SEYFETTİN YILMAZ (Devamla) - Sayın Vekil,  sen ikide bir laf atma, sen orman köylüsünden de anlamazsın, orman köyünün derdinden de anlamazsın.

MUZAFFER YURTTAŞ (Manisa) - Ben de orman köylüsüyüm.

SEYFETTİN YILMAZ (Devamla) - Buradan soruyorum, Sayın Vekil, sana soruyorum: Şimdi? (AK PARTİ sıralardan "Bağırmadan konuş" sesleri)

Bağırırım, orman köylüsünün hakkı olursa bağırırım. Orman köylüsünün hakkını savunacağım.

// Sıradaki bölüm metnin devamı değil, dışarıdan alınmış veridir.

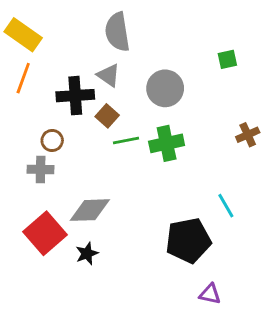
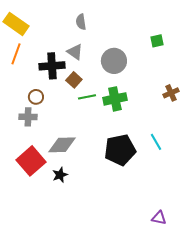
gray semicircle: (117, 32) -> (81, 22), size x0.6
black pentagon: (188, 240) -> (120, 150), moved
purple triangle: (210, 294) -> (159, 218), moved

Ben sana soruyorum: Kamışlı'da 30 bin lira dönümüne belirlenen yeri o orman köylüsü nasıl alacak? Haberin var mı?

MUZAFFER YURTTAŞ (Manisa) - Ben orman köylüsüyüm.

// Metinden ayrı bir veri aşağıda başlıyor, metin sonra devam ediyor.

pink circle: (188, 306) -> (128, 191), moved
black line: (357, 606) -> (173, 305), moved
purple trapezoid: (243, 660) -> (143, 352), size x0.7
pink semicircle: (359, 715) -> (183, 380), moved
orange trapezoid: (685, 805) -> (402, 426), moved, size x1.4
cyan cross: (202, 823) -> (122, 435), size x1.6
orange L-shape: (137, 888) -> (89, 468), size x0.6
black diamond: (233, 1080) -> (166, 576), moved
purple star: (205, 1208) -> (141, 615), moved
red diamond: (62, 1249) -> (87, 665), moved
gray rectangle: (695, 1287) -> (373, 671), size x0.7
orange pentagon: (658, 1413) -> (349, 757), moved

MEHMET GÜNAL (Antalya) - Sen zengin köylüsün!

MUZAFFER YURTTAŞ (Manisa) - Ben orman köylüsüyüm. 

SEYFETTİN YILMAZ (Devamla) - Senin tuzun kuru. Sen orman köylüsü olsan bu şekilde davranmazdın. Evet, hiç sen germe. Sen benim muhatabım değilsin.

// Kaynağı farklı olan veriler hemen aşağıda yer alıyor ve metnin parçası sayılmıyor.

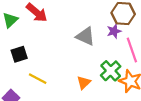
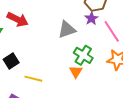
gray triangle: (86, 36) -> (67, 30), turned -30
green cross: (111, 71) -> (83, 55), moved

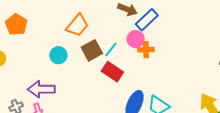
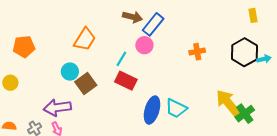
orange pentagon: (16, 25) -> (24, 47), turned -30
brown square: (92, 50) -> (86, 83), moved
orange cross: (146, 50) -> (197, 52), moved

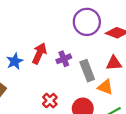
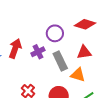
purple circle: (87, 22) -> (55, 33), moved, size x0.7

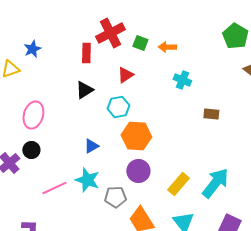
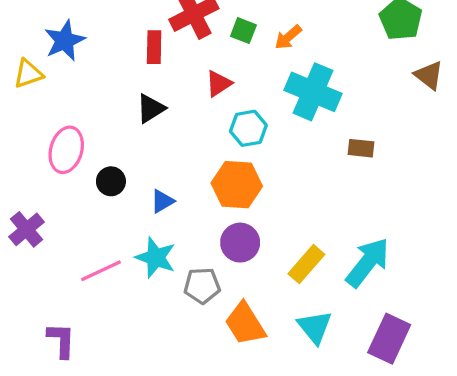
orange arrow: (167, 47) -> (288, 37), turned -42
blue star: (32, 49) -> (65, 41), size x1.4
cyan cross: (182, 80) -> (313, 92), size x1.8
cyan hexagon: (118, 107) -> (248, 128), moved
black circle: (31, 150) -> (111, 181), moved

BAŞKAN - Sayın Yılmaz, karşılıklı konuşmayın.

SEYFETTİN YILMAZ (Devamla) - Ben orman köylüsünün hakkını savunacağım.

30 bin lira dönümüne belirlenmiş. Bunu nasıl alacak bu orman köylüsü? Yazıktır. Eğer vicdanınız varsa, Kamışlı'da, Gedikli'de, Torosların dağ köylerinde, Antalya'da, Muğla'da yiyeceği ekmeği bulamayan insanlara 30 bin lira, 40 bin lira dönümüne para koyuyorsunuz, ondan sonra bir de oturduğunuz yerden laf atıyorsunuz. Fakir fukaralık, garip gurebalık bu mudur? Bu mudur sizin anlayışınız?

Biraz sonra, beş dakika sonra yine konuşacağım, yine aynı şeyleri söyleyeceğim. (AK PARTİ sıralarından gürültüler)

(Mikrofon otomatik cihaz tarafından kapatıldı)

SEYFETTİN YILMAZ (Devamla) - Oradan laf atacağına, bildiğin bir şey varsa gel buradan konuş. Haydi işine! Haydi işine! (MHP sıralarından alkışlar) 

MUZAFFER YURTTAŞ (Manisa) - Senin gibi bölge müdürlüğünden gelmedim ben, orman köylüsüyüm.

MEHMET GÜNAL (Antalya) - Kürsüden konuş.

BAŞKAN - Teşekkür ederiz Sayın Yılmaz.

SEYFETTİN YILMAZ (Adana) - Çıksın da o, orman köylüsüyle ilgili cevap versin yerinden laf atana kadar Sayın Başkan. Çıksın da görelim.

BAŞKAN - Önergeyi oylarınıza sunuyorum: Kabul edenler? Kabul etmeyenler? Önerge kabul edilmemiştir.

MUZAFFER YURTTAŞ (Manisa) - Ben orman köylüsüyüm.

SEYFETTİN YILMAZ (Adana) - Haydi oradan! Haydi oradan!